Exercise details: Recast the entries as a JSON list of strings, one string per line with blank lines left out, beginning with the first line of the entries and stopping after the line that contains "atarsanız ke".

= = = = = = =

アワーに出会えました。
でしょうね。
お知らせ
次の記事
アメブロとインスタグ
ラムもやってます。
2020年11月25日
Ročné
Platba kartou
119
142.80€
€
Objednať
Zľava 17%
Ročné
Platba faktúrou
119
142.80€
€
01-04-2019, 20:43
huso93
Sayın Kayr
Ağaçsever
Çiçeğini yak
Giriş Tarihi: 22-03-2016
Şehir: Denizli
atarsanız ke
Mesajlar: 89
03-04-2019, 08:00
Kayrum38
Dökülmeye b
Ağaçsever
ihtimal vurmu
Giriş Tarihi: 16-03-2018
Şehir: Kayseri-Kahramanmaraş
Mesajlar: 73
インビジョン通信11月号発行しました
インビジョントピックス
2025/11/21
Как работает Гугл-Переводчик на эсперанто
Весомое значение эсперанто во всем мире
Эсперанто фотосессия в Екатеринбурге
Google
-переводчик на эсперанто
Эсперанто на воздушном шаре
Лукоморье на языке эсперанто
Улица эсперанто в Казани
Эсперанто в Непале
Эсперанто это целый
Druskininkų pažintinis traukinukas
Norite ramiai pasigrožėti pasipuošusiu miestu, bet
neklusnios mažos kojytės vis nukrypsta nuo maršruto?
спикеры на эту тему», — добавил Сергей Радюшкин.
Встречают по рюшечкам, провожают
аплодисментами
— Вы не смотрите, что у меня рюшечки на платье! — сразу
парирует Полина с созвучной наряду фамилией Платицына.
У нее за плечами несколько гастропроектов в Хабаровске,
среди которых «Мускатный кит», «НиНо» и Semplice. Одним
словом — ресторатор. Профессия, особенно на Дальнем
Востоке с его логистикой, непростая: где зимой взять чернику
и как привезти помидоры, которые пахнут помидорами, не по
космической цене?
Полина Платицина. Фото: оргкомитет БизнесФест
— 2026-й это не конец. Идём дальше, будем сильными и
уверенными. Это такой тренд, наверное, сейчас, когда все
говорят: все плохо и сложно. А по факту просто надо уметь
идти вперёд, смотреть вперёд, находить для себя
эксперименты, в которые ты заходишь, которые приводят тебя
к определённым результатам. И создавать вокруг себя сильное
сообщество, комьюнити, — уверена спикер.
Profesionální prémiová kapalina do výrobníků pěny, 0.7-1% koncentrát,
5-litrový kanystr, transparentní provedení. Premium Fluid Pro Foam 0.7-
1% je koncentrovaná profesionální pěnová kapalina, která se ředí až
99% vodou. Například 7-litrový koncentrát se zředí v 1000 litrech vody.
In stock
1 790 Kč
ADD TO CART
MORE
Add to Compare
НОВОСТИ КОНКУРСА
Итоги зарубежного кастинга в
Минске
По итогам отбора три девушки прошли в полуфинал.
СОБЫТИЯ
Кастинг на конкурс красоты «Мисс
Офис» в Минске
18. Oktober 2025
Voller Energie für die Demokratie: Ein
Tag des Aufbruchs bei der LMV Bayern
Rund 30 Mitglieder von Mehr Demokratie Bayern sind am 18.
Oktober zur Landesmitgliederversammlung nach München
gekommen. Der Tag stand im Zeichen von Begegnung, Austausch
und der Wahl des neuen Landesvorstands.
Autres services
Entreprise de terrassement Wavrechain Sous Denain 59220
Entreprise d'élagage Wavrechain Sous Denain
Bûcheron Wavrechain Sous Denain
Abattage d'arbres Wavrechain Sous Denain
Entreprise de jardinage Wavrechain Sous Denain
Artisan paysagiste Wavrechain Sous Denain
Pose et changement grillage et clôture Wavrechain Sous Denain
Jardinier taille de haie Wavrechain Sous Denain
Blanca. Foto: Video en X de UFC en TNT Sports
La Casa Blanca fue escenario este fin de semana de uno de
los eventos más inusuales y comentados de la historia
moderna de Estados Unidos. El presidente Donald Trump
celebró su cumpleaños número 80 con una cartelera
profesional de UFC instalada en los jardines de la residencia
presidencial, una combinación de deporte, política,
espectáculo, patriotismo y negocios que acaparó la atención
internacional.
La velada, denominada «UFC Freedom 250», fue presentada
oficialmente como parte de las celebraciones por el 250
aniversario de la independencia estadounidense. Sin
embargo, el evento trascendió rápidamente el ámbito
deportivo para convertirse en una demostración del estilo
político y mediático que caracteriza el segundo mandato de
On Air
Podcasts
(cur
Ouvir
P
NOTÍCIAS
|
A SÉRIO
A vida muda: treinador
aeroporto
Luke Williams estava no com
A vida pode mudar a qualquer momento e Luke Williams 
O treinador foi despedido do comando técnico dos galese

= = = = = = =

Expected answer:
[
  "アワーに出会えました。",
  "でしょうね。",
  "お知らせ",
  "次の記事",
  "アメブロとインスタグ",
  "ラムもやってます。",
  "2020年11月25日",
  "Ročné",
  "Platba kartou",
  "119",
  "142.80€",
  "€",
  "Objednať",
  "Zľava 17%",
  "Ročné",
  "Platba faktúrou",
  "119",
  "142.80€",
  "€",
  "01-04-2019, 20:43",
  "huso93",
  "Sayın Kayr",
  "Ağaçsever",
  "Çiçeğini yak",
  "Giriş Tarihi: 22-03-2016",
  "Şehir: Denizli",
  "atarsanız ke"
]